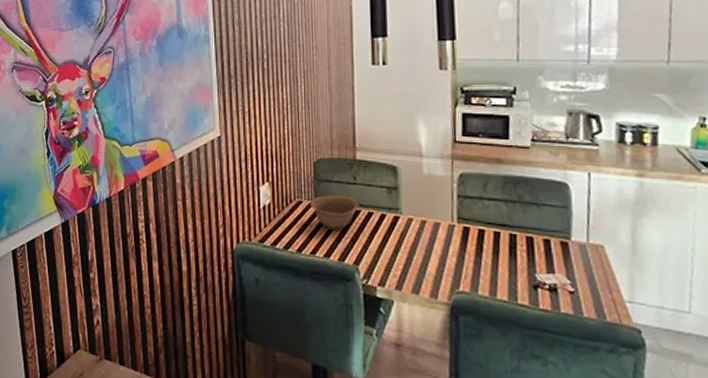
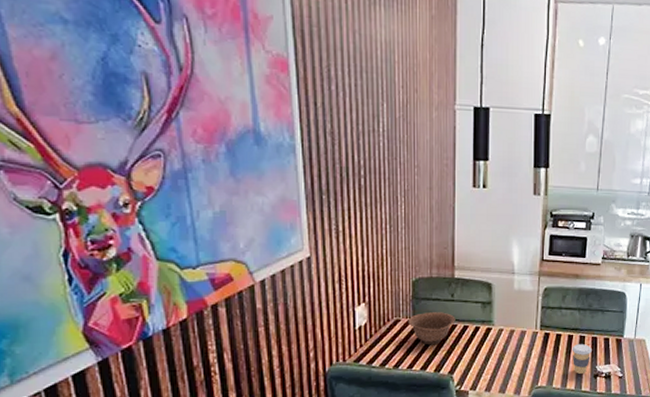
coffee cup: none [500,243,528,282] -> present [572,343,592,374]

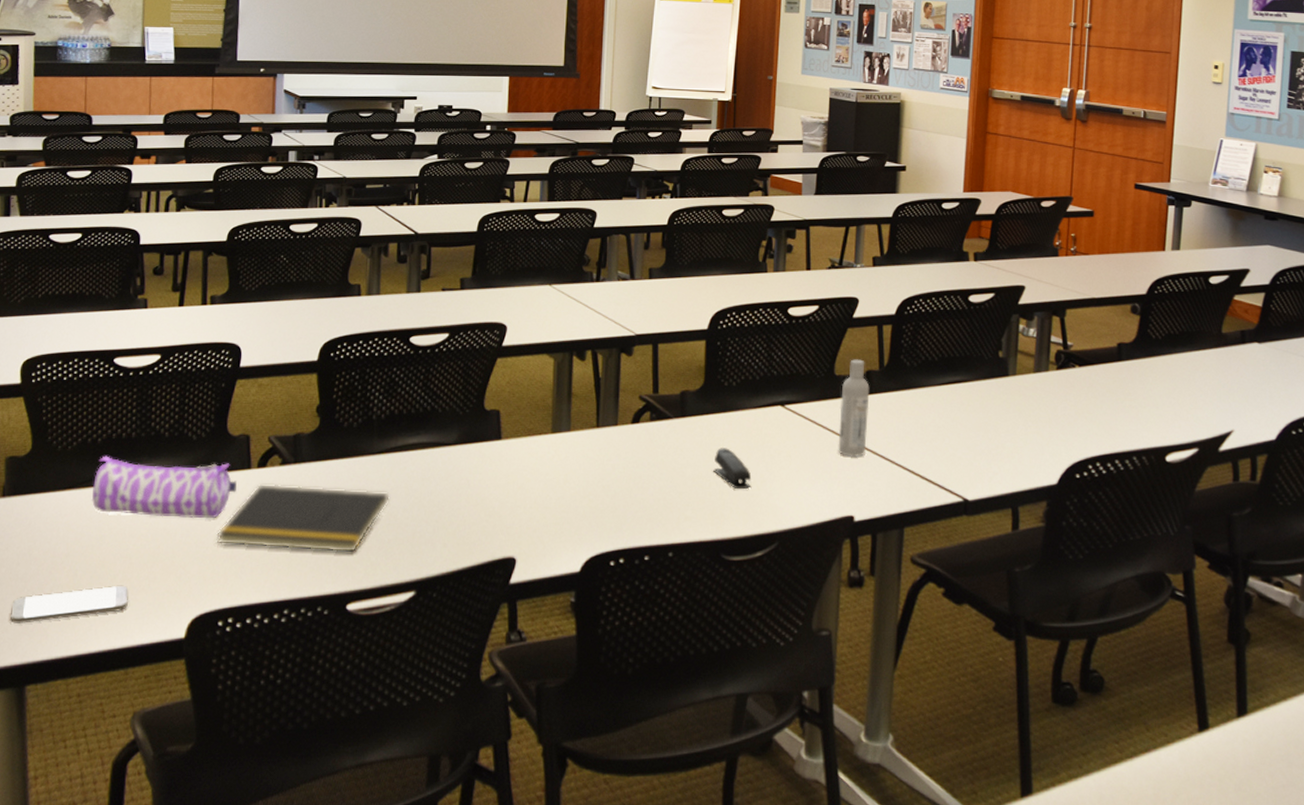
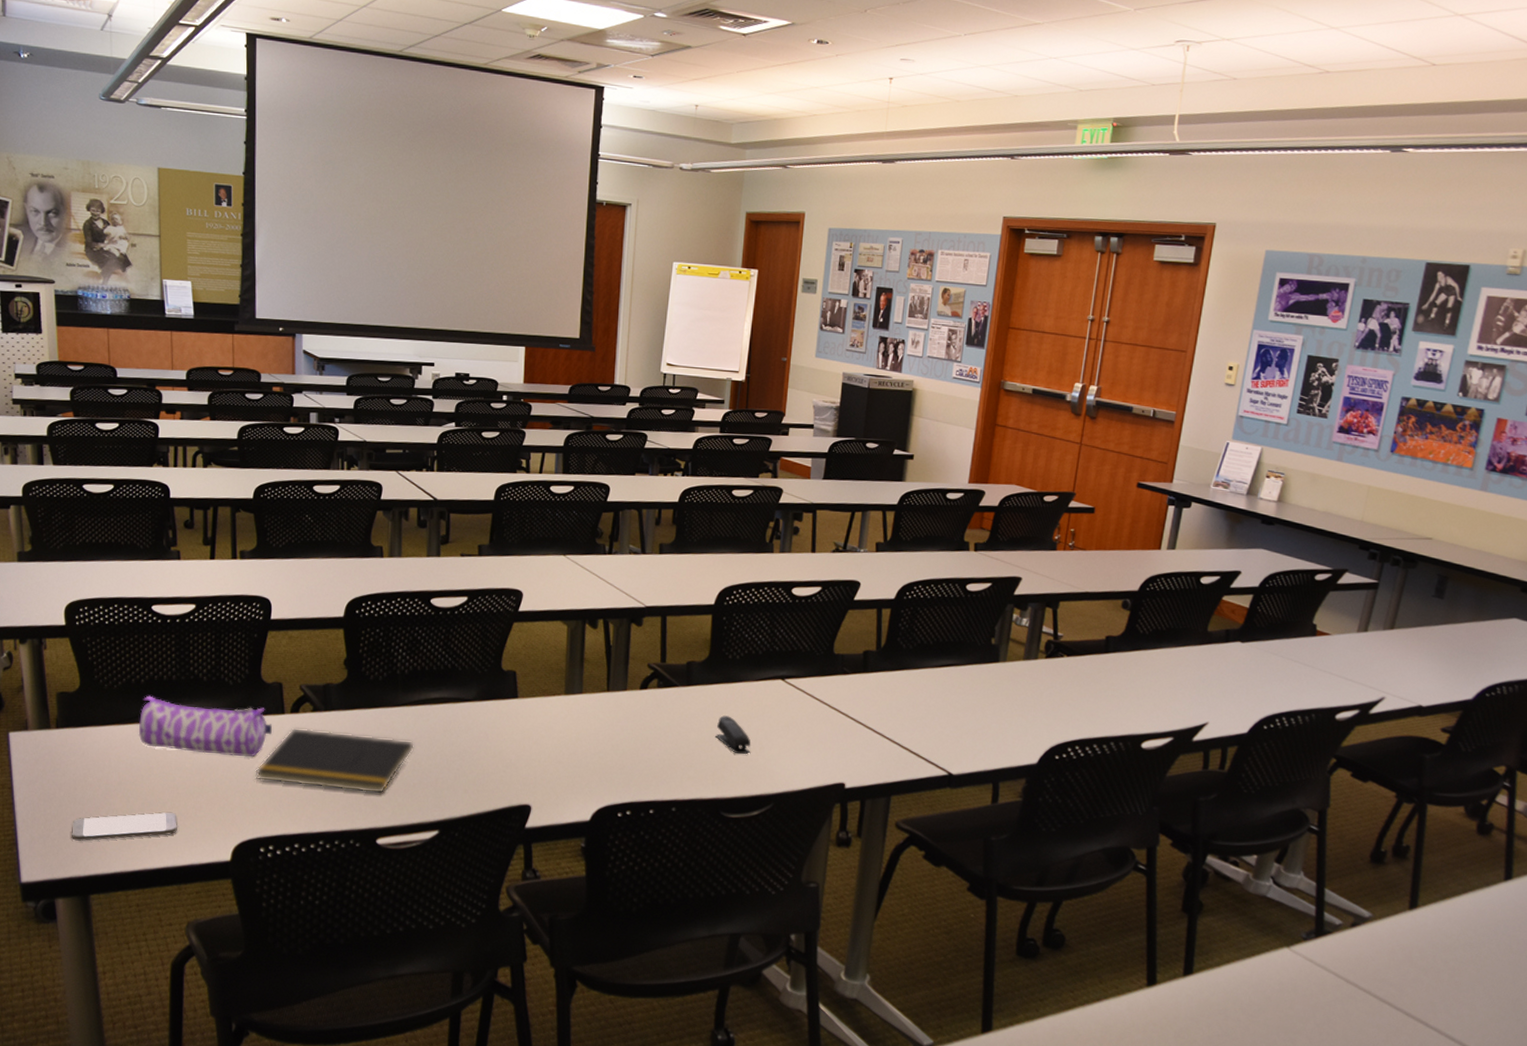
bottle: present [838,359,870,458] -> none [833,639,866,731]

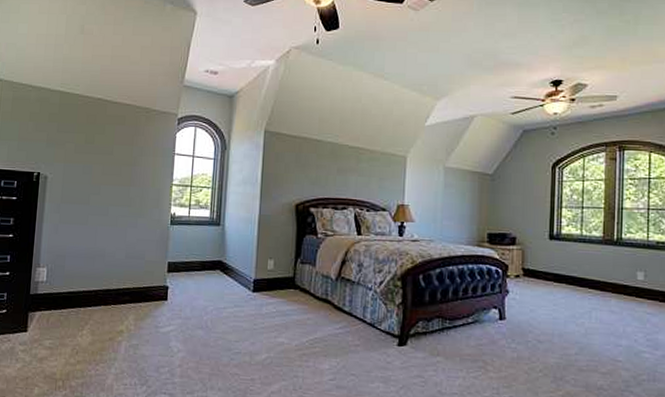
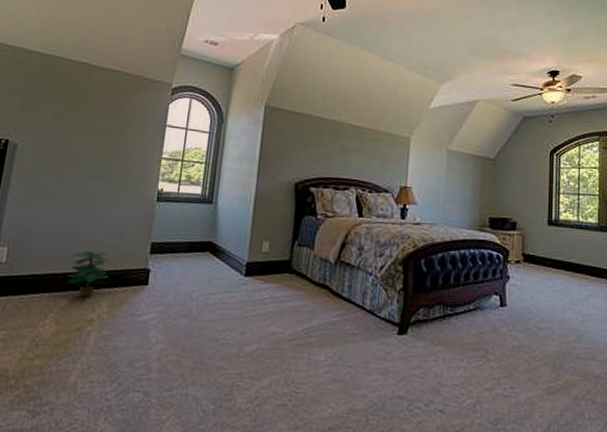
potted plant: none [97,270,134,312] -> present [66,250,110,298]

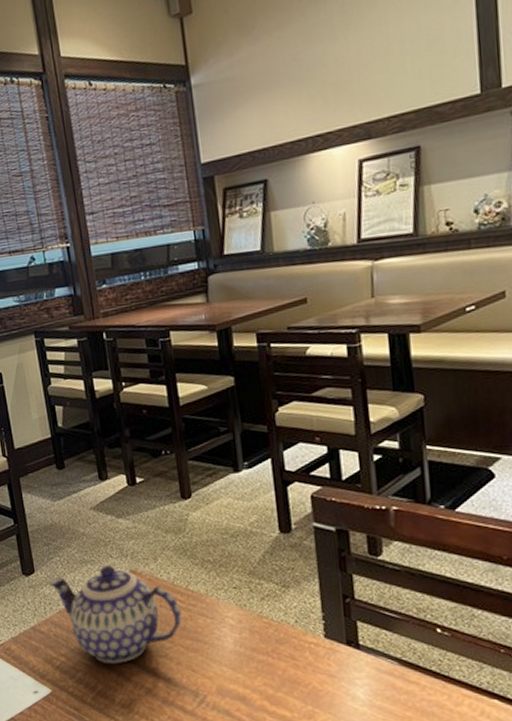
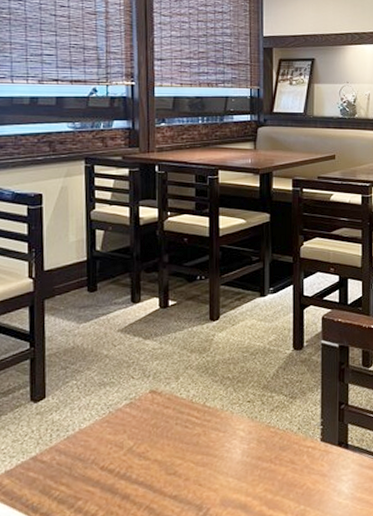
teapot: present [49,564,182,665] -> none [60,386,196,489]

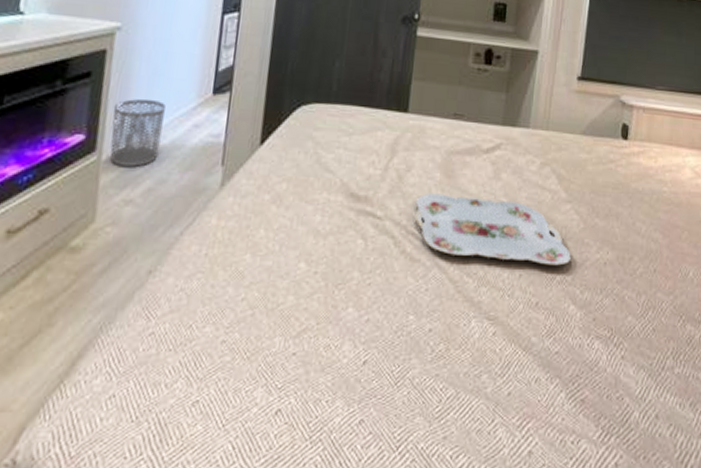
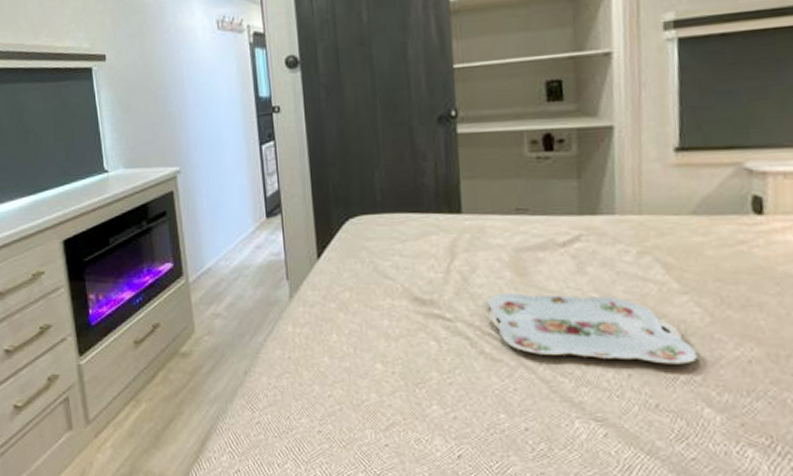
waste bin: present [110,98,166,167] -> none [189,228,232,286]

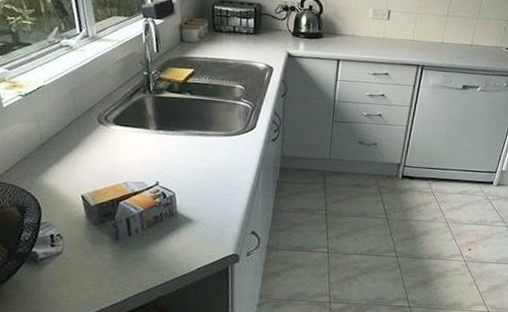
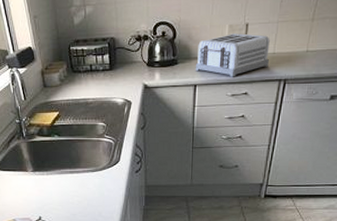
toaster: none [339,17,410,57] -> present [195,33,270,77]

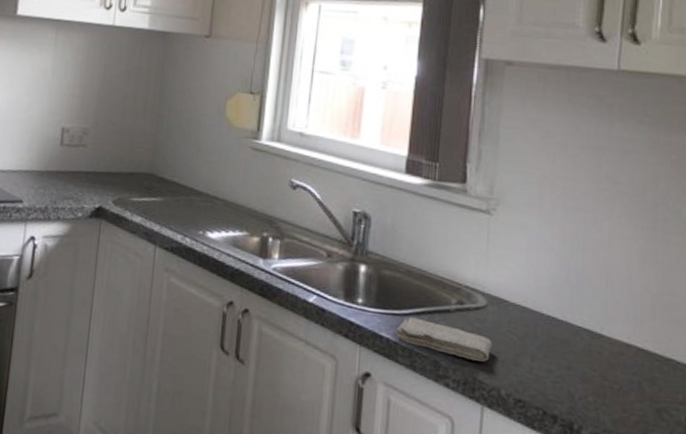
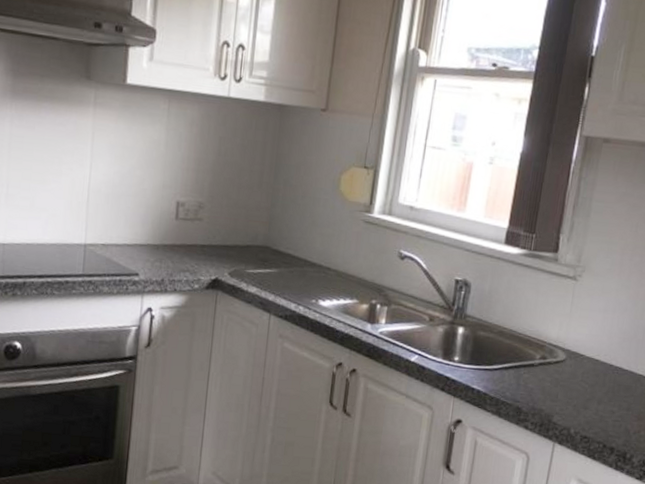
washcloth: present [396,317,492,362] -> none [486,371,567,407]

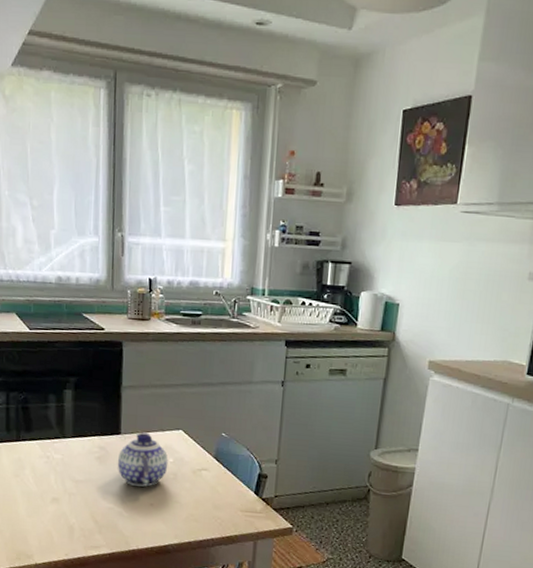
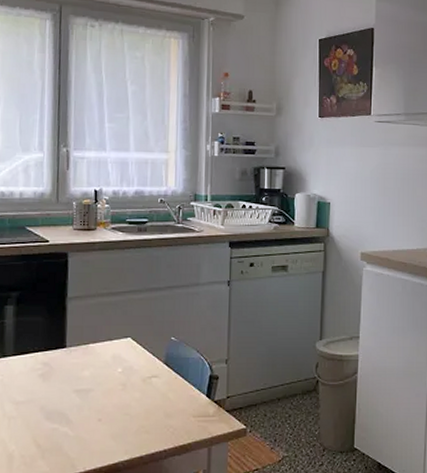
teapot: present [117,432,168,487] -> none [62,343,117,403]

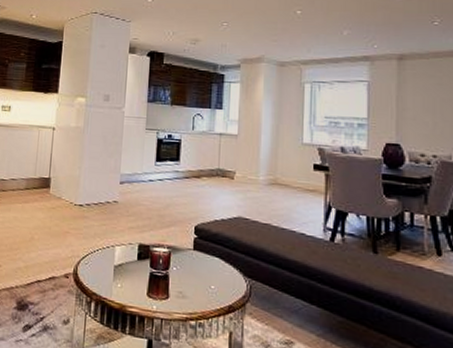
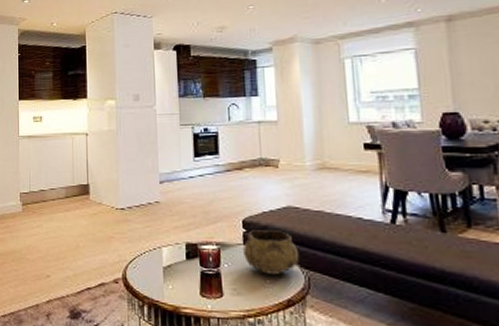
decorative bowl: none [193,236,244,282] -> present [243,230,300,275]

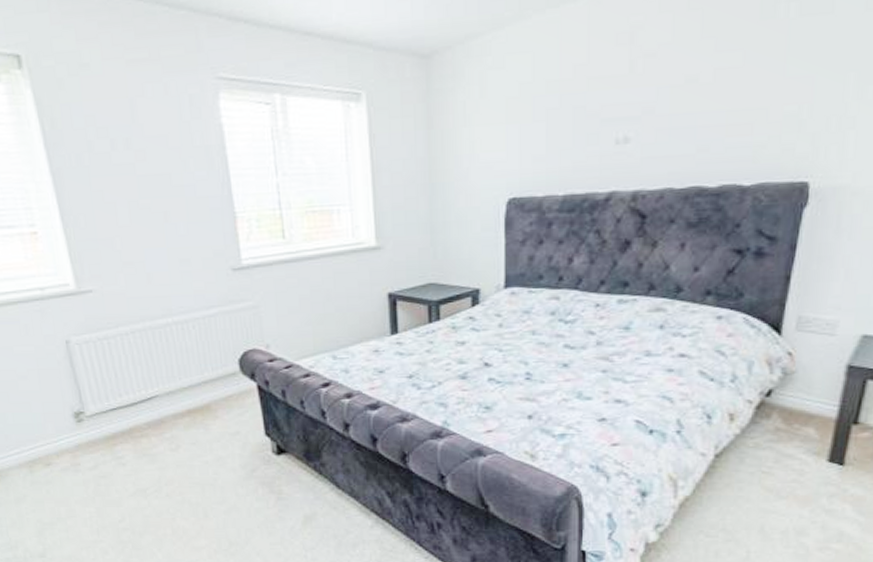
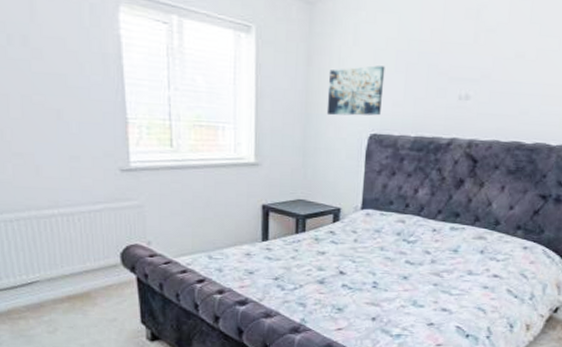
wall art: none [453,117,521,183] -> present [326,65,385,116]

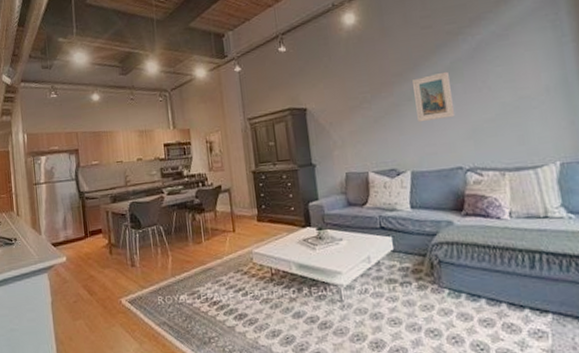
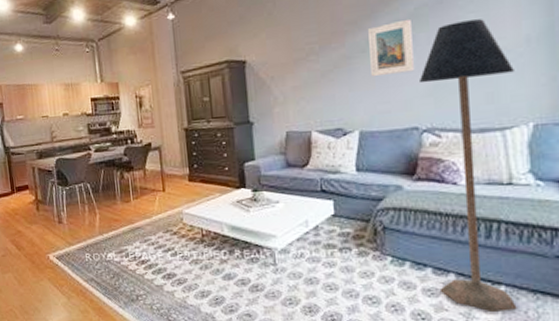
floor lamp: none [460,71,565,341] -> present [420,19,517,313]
################
TASK INSTRUCTIONS:
Type the listing above out again exactly, and omit all pictures.

WRITTEN ANSWER:
coffee cup: none [500,243,528,282] -> present [572,343,592,374]

bottle: present [838,359,870,458] -> none [833,639,866,731]

potted plant: none [97,270,134,312] -> present [66,250,110,298]

teapot: present [49,564,182,665] -> none [60,386,196,489]

waste bin: present [110,98,166,167] -> none [189,228,232,286]

toaster: none [339,17,410,57] -> present [195,33,270,77]

washcloth: present [396,317,492,362] -> none [486,371,567,407]

teapot: present [117,432,168,487] -> none [62,343,117,403]

decorative bowl: none [193,236,244,282] -> present [243,230,300,275]

wall art: none [453,117,521,183] -> present [326,65,385,116]

floor lamp: none [460,71,565,341] -> present [420,19,517,313]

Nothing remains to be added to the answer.